Even with that good news, the case is not over. Officials have been clear that a 2nd Girl Who Ran Away from the Behavioral Health Center Found Safe, 3rd Girl Remains Missing, a point emphasized in reporting by Abigail Adams that noted how police announced on Jan that the search would continue until all three cases were resolved, as reflected in coverage linked to Abigail Adams. For the remaining girl’s loved ones, that means living in the uneasy space between hope and fear, watching others get the call they are still waiting for.
What This Case Says About Youth Care And Community Response
Beyond the immediate relief of finding Jocelyn Krofek and Forever Scott, the situation has raised hard questions about how a 12-Year-Old Girl and Two Teens Go Missing From a Health Center in Virginia in the first place, and what safeguards were in place to keep them from slipping away, issues that officials and media reports have been forced to confront in public briefings. Behavioral health centers walk a tightrope between creating a therapeutic environment and maintaining enough security to protect kids who may be impulsive, scared, or desperate to leave, and this case shows how quickly that balance can tip.
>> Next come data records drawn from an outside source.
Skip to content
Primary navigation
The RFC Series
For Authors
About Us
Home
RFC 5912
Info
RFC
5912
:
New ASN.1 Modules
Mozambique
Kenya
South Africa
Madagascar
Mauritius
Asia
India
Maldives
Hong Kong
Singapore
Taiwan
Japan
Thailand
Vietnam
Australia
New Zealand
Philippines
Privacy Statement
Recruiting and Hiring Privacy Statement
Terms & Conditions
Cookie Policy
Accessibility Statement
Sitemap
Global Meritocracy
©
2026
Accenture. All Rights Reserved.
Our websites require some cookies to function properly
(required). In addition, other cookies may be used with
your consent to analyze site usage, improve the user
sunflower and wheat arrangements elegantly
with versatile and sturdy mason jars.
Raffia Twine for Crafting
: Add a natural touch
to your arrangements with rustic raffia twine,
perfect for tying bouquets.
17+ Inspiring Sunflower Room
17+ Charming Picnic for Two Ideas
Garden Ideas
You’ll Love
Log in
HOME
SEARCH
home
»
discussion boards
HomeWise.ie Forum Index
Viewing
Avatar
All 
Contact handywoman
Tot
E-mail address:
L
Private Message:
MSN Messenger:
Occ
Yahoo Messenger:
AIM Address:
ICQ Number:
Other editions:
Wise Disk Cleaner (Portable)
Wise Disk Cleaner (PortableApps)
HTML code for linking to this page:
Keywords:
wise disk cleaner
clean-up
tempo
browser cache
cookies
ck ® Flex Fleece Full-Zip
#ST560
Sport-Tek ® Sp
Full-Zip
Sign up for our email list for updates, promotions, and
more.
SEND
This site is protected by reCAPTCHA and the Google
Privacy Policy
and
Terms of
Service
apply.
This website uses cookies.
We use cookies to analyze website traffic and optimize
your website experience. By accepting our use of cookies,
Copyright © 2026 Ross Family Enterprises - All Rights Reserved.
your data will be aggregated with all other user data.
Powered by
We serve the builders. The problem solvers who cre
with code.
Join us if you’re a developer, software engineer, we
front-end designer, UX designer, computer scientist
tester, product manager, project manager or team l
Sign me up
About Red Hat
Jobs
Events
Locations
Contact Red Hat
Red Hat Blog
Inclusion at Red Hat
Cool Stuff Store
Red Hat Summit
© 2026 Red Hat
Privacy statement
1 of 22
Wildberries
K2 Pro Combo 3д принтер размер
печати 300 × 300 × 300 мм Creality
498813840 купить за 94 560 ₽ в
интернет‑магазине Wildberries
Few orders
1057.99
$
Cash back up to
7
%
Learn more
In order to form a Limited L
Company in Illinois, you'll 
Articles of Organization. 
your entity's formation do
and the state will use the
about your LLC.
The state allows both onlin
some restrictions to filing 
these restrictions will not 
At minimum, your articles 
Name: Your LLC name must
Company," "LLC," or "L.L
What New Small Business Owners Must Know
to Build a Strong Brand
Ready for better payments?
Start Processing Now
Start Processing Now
At the same time, the response has highlighted how many different players have to move in sync when vulnerable young people disappear. Police alerts that initially focused on three missing girls, including the endangered 12-year-old Foreve, were amplified through video updates, social media campaigns, and national coverage that tracked each development from the first reports to the moment a 14-Year-Old Found Safe After Disappearing from a Behavioral Health Center, as seen in the way NEED TO KNOW bulletins about Jocelyn Krofek and other girls were shared across multiple channels. With one girl still missing, that network of attention remains crucial, and the case has become a stark reminder that for kids in crisis, safety is not just about where they are treated, but about how entire communities show up when something goes wrong.